Task details: Each entry must appear in the answer exactly as it does here.

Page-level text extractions
▶

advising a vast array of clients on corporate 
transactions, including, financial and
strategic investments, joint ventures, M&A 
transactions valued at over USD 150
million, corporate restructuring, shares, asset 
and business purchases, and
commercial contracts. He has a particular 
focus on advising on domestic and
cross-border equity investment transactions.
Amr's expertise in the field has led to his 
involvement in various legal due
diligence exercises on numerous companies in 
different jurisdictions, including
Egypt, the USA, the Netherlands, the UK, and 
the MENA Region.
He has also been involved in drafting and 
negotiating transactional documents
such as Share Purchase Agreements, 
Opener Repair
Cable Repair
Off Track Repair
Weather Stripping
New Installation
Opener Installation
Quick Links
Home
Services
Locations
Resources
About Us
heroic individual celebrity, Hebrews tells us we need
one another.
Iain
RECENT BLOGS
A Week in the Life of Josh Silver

◀

Solution for this problem:
advising a vast array of clients on corporate 
transactions, including, financial and
strategic investments, joint ventures, M&A 
transactions valued at over USD 150
million, corporate restructuring, shares, asset 
and business purchases, and
commercial contracts. He has a particular 
focus on advising on domestic and
cross-border equity investment transactions.
Amr's expertise in the field has led to his 
involvement in various legal due
diligence exercises on numerous companies in 
different jurisdictions, including
Egypt, the USA, the Netherlands, the UK, and 
the MENA Region.
He has also been involved in drafting and 
negotiating transactional documents
such as Share Purchase Agreements, 
Opener Repair
Cable Repair
Off Track Repair
Weather Stripping
New Installation
Opener Installation
Quick Links
Home
Services
Locations
Resources
About Us
heroic individual celebrity, Hebrews tells us we need
one another.
Iain
RECENT BLOGS
A Week in the Life of Josh Silver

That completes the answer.